Czy Gertruda sprowadzi syna do domu? Co pani Poniatowska planuje? Czy Augustyn i Ania dogadają się, co do mieszkania? I co będzie robił Romuald?
Ci, co są ze mną już od jakiegoś czasu wiedzą, że uwielbiam twórczość Magdaleny Witkiewicz. Gdy tylko mam na regale jakąś nowość jestem w stanie rzucić swoje dotychczasowe plany i sięgnąć właśnie po książkę tej autorki.
Tym razem pierwsze skrzypce gra Gertruda, chciałaby mieć wszystko pod kontrolą, jednak jej zaborczość i za wszelką cenę dążenie do celu trochę ją gubi. To wszystko sprawia, że jej najbliżsi zwyczajnie chcą od niej uciec. Jednak pani Poniatowska skrywa kilka sekretów, które będą kluczowe w tej historii.
Augustyn, co do niego mam mieszane uczucia.

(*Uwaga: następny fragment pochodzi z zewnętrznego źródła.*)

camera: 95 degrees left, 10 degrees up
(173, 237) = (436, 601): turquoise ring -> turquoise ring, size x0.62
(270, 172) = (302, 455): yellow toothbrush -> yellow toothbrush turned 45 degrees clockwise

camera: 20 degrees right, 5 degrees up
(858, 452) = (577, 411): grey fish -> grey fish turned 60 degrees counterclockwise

Z jednej strony lekarz ginekolog, z drugiej cały czas pod spódnicą mamusi. Jednak, gdy w końcu decyduje się uwolnić wszystko dzieje się w zastraszającym tempie. Poznaje pewną młodą i ambitną dziewczynę, która pracuje w tym samym szpitalu, co on i wszystko toczy się bardzo szybko.

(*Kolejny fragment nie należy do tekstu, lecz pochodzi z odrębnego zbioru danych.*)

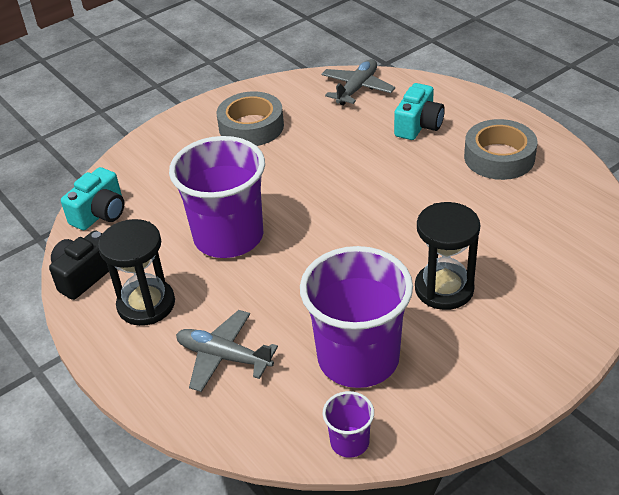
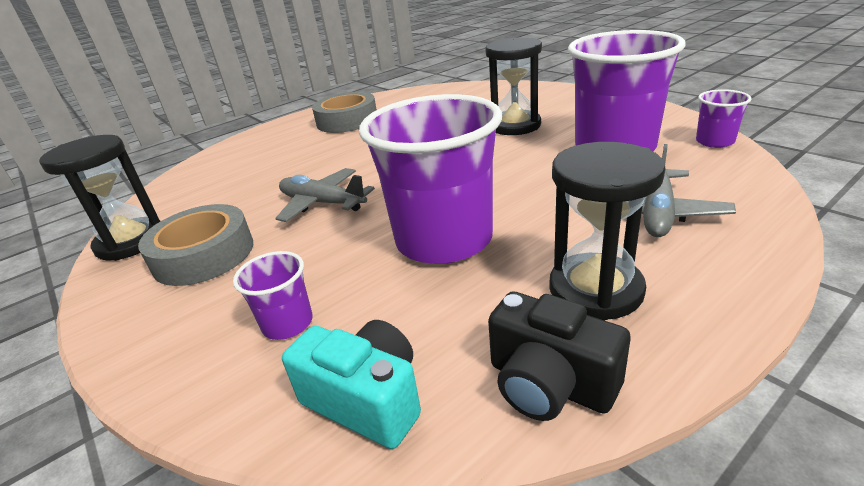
camera: 90 degrees left, 10 degrees down
(166, 177) = (288, 323): none -> purple cup
(280, 89) = (131, 242): none -> black hourglass
(357, 88) = (183, 189): grey plane -> grey plane (322, 203)
(418, 125) = (279, 153): turquoise camera -> none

Pan Romuald, to starszy mężczyzna, który mam wrażenie, że dla świętego spokoju przymyka oczy na wybryki swojej żony. Jednak, gdy nadarza się okazja sam chętnie pędzi do bloku gdzie mieszkanie wynajmuje jego syn. Aczkolwiek wcale nie idzie do syna tylko do sąsiadki, to z nią ma wiele wspólnych tematów do rozmów.
Autorka w tej książce podkreśla jak ważna jest rozmowa w związku oraz, że zazwyczaj jesteśmy wstanie coś docenić dopiero, gdy tego nam zabraknie. Tę historię dosłownie się pochłania. Ja nie byłam w stanie się od niej oderwać i tak przeczytałam ją w ciągu jednego dnia. Powieść jest krótka, styl pisania autorki jest bardzo lekki, a czytanie jej sprawiło mi ogromną przyjemność. Gorąco wam polecam i gwarantuję poprawę humoru oraz mile spędzony czas.